Autres pays, autres mœurs
Tous les pays ne stockent pas leurs billets de la même façon. Les Japonais, par exemple, injectent des flux d’air chaud dans leurs Bancomat. Les billets en yens sont chauffés à 200 degrés. Ils parviennent ainsi probablement exempts de tout germe à leur nouveau propriétaire. Néanmoins, en comparaison mondiale, ce ne sont pas les plus hygiéniques. Le champion de la propreté est le dollar australien, la lanterne rouge identifiée par les chercheurs étant le yuan chinois. Les billets chinois ont d’ailleurs dû être mis en quarantaine à la demande de la banque centrale chinoise, comme l’a rapporté le quotidien zurichois NZZ en février. Ils ont alors été traités aux rayons ultraviolets puis stockés pendant deux semaines jusqu’à ce qu’ils puissent être dépensés à nouveau.
Venons-en au matériau utilisé pour les billets. L’Australie utilise un film polymère pour ses billets. Des chercheurs de l’université de Ballarat en Australie ont examiné les billets de banque en détail et ont constaté que l’on trouvait quatre fois moins de germes sur le film polymère que sur les billets traditionnels. En effet, ce matériau se comporte comme le téflon, c’est-à-dire que presque rien n’adhère à la surface. D’autres pays, comme le Canada ou la Nouvelle-Zélande, ont aussi commencé à imprimer leurs billets sur du film polymère.
D’autres études scientifiques sur l’argent et la transmission des bactéries ont également comparé les monnaies. Une étude menée dans le magazine scientifique «Aric Journal» est arrivée aux résultats suivants pour les monnaies européennes: le leu roumain était le billet offrant le meilleur terreau aux microbes en raison de la combinaison de matériaux. La monnaie la plus propre était la kuna croate, sur laquelle aucune bactérie ne pouvait adhérer. Les billets se composent ici d’un mélange de fibres de coton résistant à l’humidité, aux bactéries et aux champignons. Le franc suisse a lui aussi fait l’objet d’une étude consécutive. En conclusion, les billets de banque suisses dans leur version actuelle se situent à peu près dans la moyenne européenne.

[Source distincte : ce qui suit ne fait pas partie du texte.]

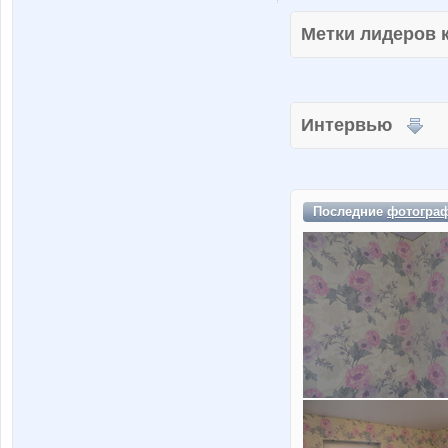
Метки лидеров
Интервью
Последние
фотогра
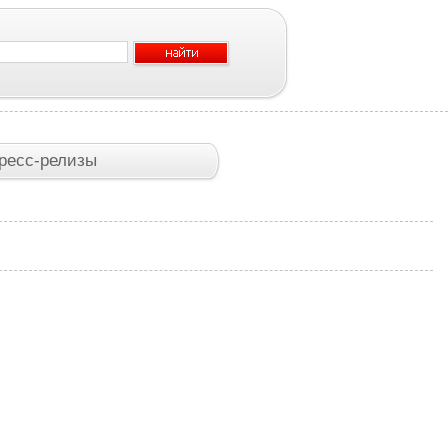
ресс-релизы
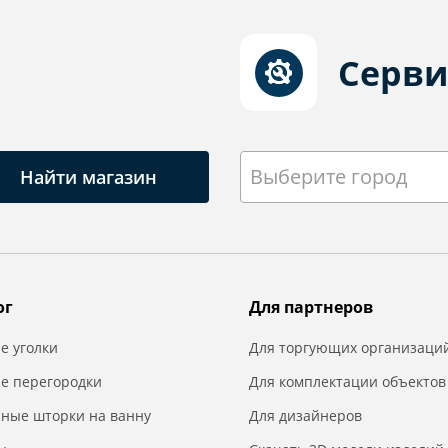
Серви
Выберите город
Найти магазин
ог
Для партнеров
е уголки
Для торгующих организаци
е перегородки
Для комплектации объектов
нные шторки на ванну
Для дизайнеров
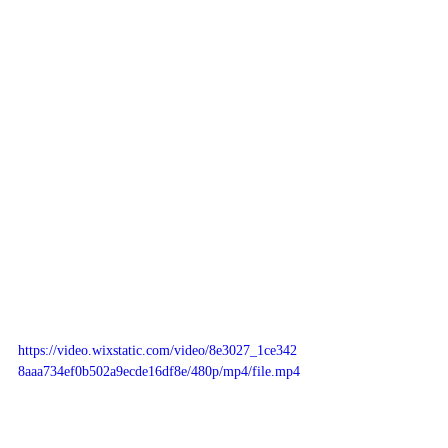
https://video.wixstatic.com/video/8e3027_1ce342
8aaa734ef0b502a9ecde16df8e/480p/mp4/file.mp4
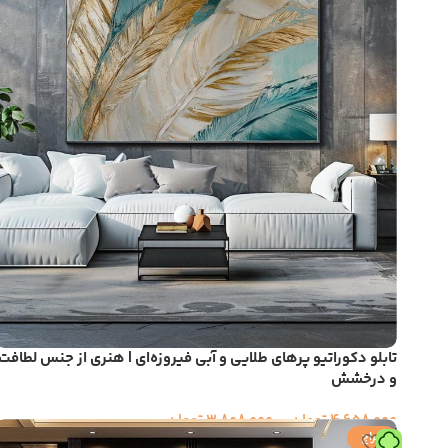
تابلو دکوراتیو پرهای طلایی و آبی فیروزه‌ای | هنری از جنس لطافت
و درخشش
4,658,000
تومان
–
3,808,000
تومان
حراج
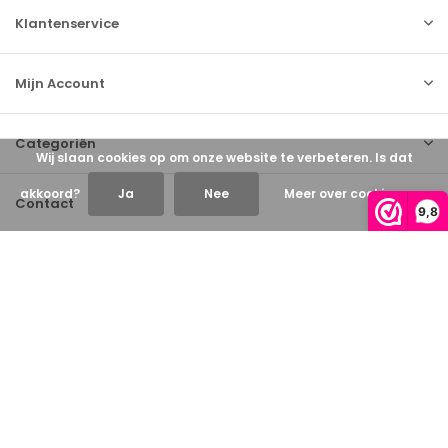
Klantenservice
Mijn Account
Categoriën
Wij slaan cookies op om onze website te verbeteren. Is dat
akkoord?
Ja
Nee
Meer over cookies »
Contact
9,8
© 2026 blikfang - Theme By
DMWS
x
Plus+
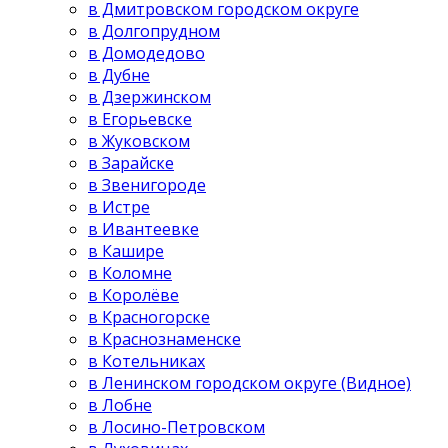
в Дмитровском городском округе
в Долгопрудном
в Домодедово
в Дубне
в Дзержинском
в Егорьевске
в Жуковском
в Зарайске
в Звенигороде
в Истре
в Ивантеевке
в Кашире
в Коломне
в Королёве
в Красногорске
в Краснознаменске
в Котельниках
в Ленинском городском округе (Видное)
в Лобне
в Лосино-Петровском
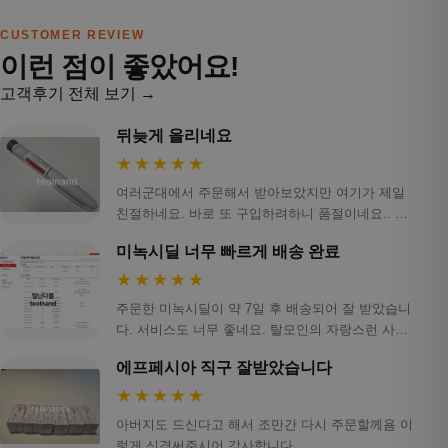
CUSTOMER REVIEW
이런 점이 좋았어요!
고객후기 전체 보기 →
뒤늦게 올리네요
★★★★★
여러군대에서 주문해서 받아보았지만 여기가 제일
친절하네요. 바로 또 구입하려하니 품절이네요.. 아
쉬워…
미녹시딜 너무 빠르게 배송 완료
★★★★★
주문한 미녹시딜이 약 7일 후 배송되어 잘 받았습니
다. 서비스도 너무 좋네요. 탈모인의 자랑스런 사이
트 …
에프페시아 직구 잘받았습니다
★★★★★
아버지도 드신다고 해서 조만간 다시 주문할께욤 이
렇게 신경써주시어 감사합니다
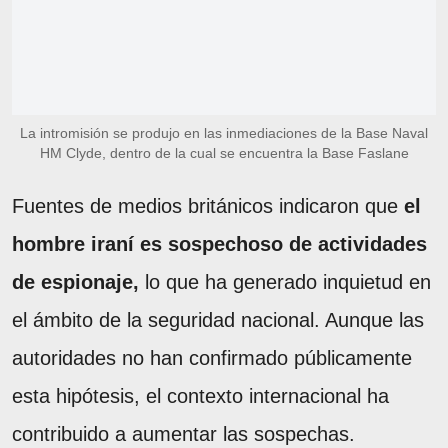
La intromisión se produjo en las inmediaciones de la Base Naval
HM Clyde, dentro de la cual se encuentra la Base Faslane
Fuentes de medios británicos indicaron que
el
hombre iraní es sospechoso de actividades
de espionaje,
lo que ha generado inquietud en
el ámbito de la seguridad nacional. Aunque las
autoridades no han confirmado públicamente
esta hipótesis, el contexto internacional ha
contribuido a aumentar las sospechas.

Quant au stockage, l’on peut également affirmer que la conservation dans un endroit chaud et humide n’est pas idéale, car ces conditions favorisent la prolifération des germes. Glisser un billet dans sa poche sous un climat chaud et humide n’est donc pas la meilleure idée.
Il y a toujours différents avis sur un même sujet. Mais d’un point de vue purement hygiénique, le trafic des paiements électronique est sans aucun doute préférable au paiement en espèces.